Record extracts below:

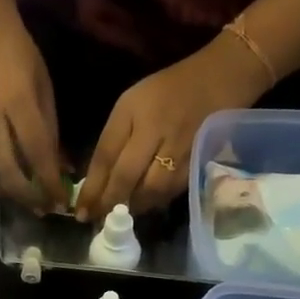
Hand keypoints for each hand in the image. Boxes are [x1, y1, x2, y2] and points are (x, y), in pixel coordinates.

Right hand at [0, 10, 67, 212]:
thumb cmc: (20, 55)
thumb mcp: (43, 87)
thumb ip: (50, 128)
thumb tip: (60, 167)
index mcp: (18, 104)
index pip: (37, 154)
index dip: (50, 182)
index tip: (63, 202)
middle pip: (10, 173)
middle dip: (30, 196)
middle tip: (46, 208)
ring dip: (15, 193)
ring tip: (33, 202)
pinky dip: (2, 179)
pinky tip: (16, 185)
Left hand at [76, 35, 268, 221]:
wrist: (219, 78)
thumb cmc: (166, 90)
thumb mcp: (130, 104)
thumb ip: (113, 139)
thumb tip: (96, 180)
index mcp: (133, 112)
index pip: (106, 156)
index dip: (92, 187)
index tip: (80, 210)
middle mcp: (156, 130)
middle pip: (127, 176)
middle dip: (108, 202)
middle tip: (96, 220)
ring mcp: (180, 148)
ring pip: (151, 190)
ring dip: (132, 207)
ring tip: (118, 215)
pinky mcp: (198, 161)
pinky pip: (171, 191)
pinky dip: (154, 202)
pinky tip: (143, 205)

End of Record extracts.

Looking through the entries, count the lines that hold the word "ring" and state that count alone.

6